When you use `.write`, you can specify the `mode` to control how the write operation behaves. Here are the most common values:

* `append` → Adds the new data to the existing files or table.
* `overwrite` → Replaces the existing data at the path or in the table.
* `ignore` → Does nothing if data already exists at the path or in the table (it skips writing).
* error or "errorifexists" → Throws an error if data already exists (this is the default mode).
* `fail` → Alias for `error`.

In [0]:
df_write.write.mode("append").format("csv").option("sep", ";").option("header", True).save("file:///tmp/dbcert.csv2")

In [0]:
ls /tmp/dbcert.csv2

#### WAY 4 - AS TABLE


![](https://i.postimg.cc/MTmpnW7x/dbo.png)

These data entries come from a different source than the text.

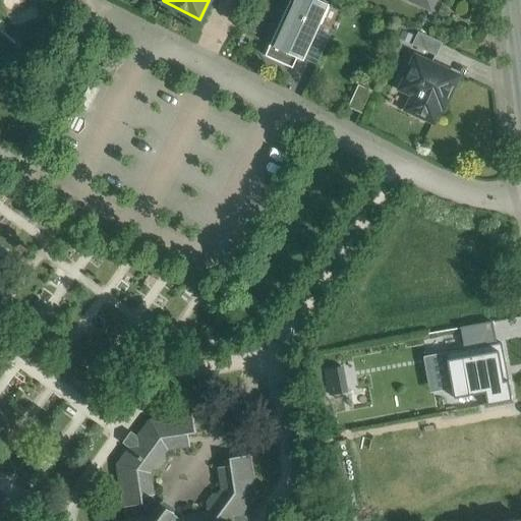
[(290,0),(265,56),(293,69),(298,58),(303,61),(304,59),(321,24),(330,5),(317,0),(290,0)]
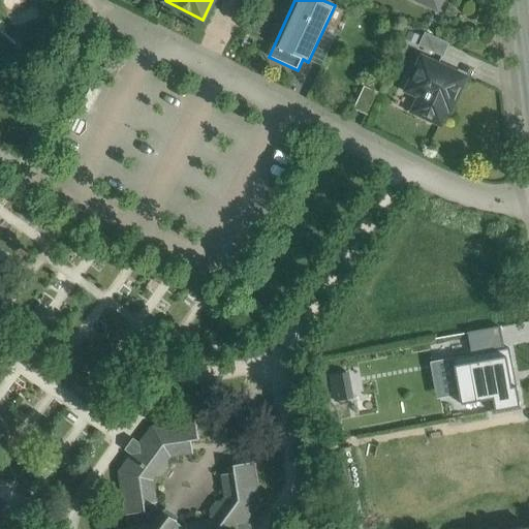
[(416,0),(438,9),(441,0),(416,0)]
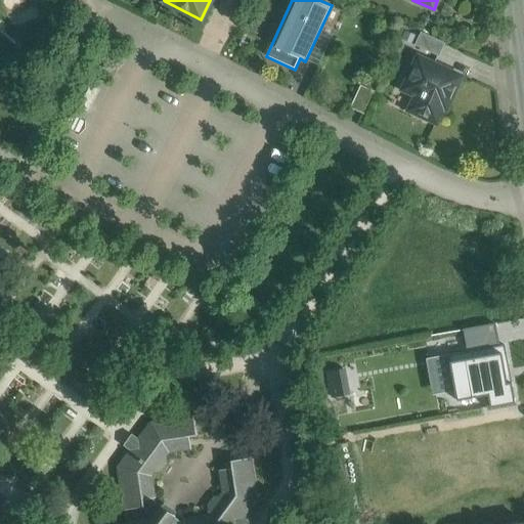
[(322,25),(306,59),(319,66),(335,31),(322,25)]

**Needs Hive to work if you are trying it locally**

In [0]:
df_write.write.mode("overwrite").saveAsTable("default.devcert")

In [0]:
%sql
DESCRIBE default.devcert;

In [0]:
%sql
SELECT * FROM default.devcert

In [0]:
dft = spark.sql("SELECT * FROM default.devcert")
dft.display()


#### WAY 5 - PARAMS AS DICT

In [0]:
params = {
    "sep": ";",
    "header": True,
    "inferSchema": True
}
df_write.write.mode("append").format("csv").options(**params).save("file:///tmp/dbcert.csv2")

### ADVANCED FORMATS

#### PARQUET

In [0]:
df_write.write.parquet("file:///tmp/dbcert.parquet")

In [0]:
%sh
ls -l /tmp/dbcert.parquet

In [0]:
%sh cat /tmp/dbcert.parquet/part-00000-tid-4268164983331311051-e6267233-c900-41a4-9307-6f86526cf547-41-1-c000.snappy.parquet

#### AVRO

In [0]:
df_write.write.format("avro").save("file:///tmp/dbcert.avro")

In [0]:
%sh
ls -l /tmp/dbcert.avro

In [0]:
%sh
cat  /tmp/dbcert.avro/part-00000-tid-951832466005025034-4a30fe45-7ef9-4eb0-8d7e-bb3df62ec72d-42-1-c000.snappy.avro

#### ORC

In [0]:
df_write.write.format("orc").save("file:///tmp/dbcert.orc")

In [0]:
%sh
ls -l /tmp/dbcert.orc

In [0]:
%sh
cat /tmp/dbcert.orc/part-00000-tid-2888970017771402040-5995028d-3052-4819-a6c6-c6608ccbd653-43-1-c000.snappy.orc

#### JSON

In [0]:
df_write.write.format("json").save("file:///tmp/dbcert.json")

In [0]:
%sh
ls -l /tmp/dbcert.json

In [0]:
%sh
cat /tmp/dbcert.json/part-00000-tid-8467736424276857177-522a1c79-8d22-43be-9263-d463ee53556e-44-1-c000.json

## USING SOME OF CONCEPTS 

These are file formats that store the schema information inside the file itself. When reading these formats in PySpark, Spark can automatically infer both the structure (columns, types) and the data — no need to manually define a schema like with CSV or text files.



In [0]:
from pyspark.sql.functions import explode, col, split, trim, lower, count

#### STAGE 1 - READ DATA

In [0]:
from pyspark.sql.functions import explode, col, split, trim, lower, count
params = {
    "sep": ",",
    "header": True,
    "inferSchema": True
}

# get data
stg_one = spark.read.format("csv").options(**params).load(spark_uri)\
    .select(
        "first_name",
        "last_name",
        explode(split(col("email_dependents"), ",")).alias("user_email")
    )

stg_one.display()

#### STAGE 2 - CLEAN DATA

In [0]:
stg_two = stg_one.select(
    "first_name",
    "last_name",
    lower(trim(col("user_email"))).alias("user_email_cleaned")
)
stg_two. display()


#### STAGE 3 - AGREGATION

In [0]:
stg_three = stg_two.groupBy("user_email_cleaned").agg(
    count("*").alias("email_count")
).orderBy("email_count", ascending=False).limit(3)
stg_three.display()

#### STAGE 4 - CHARTS

In [0]:
display(stg_three)

Databricks visualization. Run in Databricks to view.